Avalon banks on new ‘blood metals’ rule for Canada’s tin mine success – by Cecilia Jamasmie (Mining.com – June 30, 2015)


Canada’s Avalon Rare Metals (TSX:AVL), until now mostly known for its incursion in the rare earths market, is proceeding with a $1.3 million work program in South-western Nova Scotia to reopen a historic tin-indium mine.

The company, working on completing a Preliminary Economic Assessment (“PEA”) for the project by November this year, is betting on recently approved legislation in Europe, which bans all products containing conflict minerals from war zones in Africa.
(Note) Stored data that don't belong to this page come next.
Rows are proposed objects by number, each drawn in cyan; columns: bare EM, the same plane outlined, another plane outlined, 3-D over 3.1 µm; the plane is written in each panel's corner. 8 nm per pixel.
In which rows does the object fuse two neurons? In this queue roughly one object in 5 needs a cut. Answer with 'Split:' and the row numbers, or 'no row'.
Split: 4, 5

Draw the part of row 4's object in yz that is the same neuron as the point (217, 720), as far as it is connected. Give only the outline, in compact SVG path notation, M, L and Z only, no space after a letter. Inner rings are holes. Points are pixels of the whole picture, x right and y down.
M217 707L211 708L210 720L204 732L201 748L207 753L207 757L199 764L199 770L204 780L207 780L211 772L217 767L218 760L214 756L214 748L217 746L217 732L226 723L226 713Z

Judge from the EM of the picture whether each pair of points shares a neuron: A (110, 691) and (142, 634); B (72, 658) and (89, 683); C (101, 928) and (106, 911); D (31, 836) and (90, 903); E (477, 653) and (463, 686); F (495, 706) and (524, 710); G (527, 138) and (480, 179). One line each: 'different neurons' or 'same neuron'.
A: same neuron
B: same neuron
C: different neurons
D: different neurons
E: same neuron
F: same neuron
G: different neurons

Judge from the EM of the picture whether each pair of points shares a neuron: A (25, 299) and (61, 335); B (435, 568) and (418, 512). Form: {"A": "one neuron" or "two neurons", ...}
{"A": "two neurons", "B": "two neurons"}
Speaking at the 128th Annual Meeting of The Nova Scotia Mining Society late in June, Avalon’s President and CEO Don Bubar said the European Union anti “blood metals” rules, together with the U.S. Dodd-Frank Act, which forces US stock exchange-listed companies to disclose the use of minerals from a conflict zone in their supply chains, gives Avalon’s tin project huge advantages.

The miner was granted a special exploration licence to search 22 claims totalling 356.12 hectares. It also received a $40,000 project grant from the province earlier this year to assist with test drilling.

“We’re hopeful, at this point,” Natural Resources Minister Zach Churchill told MINING.com in an interview mid-June, adding that since market prices for tin have improved, the Nova Scotia government is optimistic about the prospects at the location.

“Any activity on that site is encouraging, but we need to wait and see what the results of the ongoing exploration drilling are before we rise our hopes too much,” Churchill said. He also noted there would have to be an environmental assessment done before any work can resume at the site.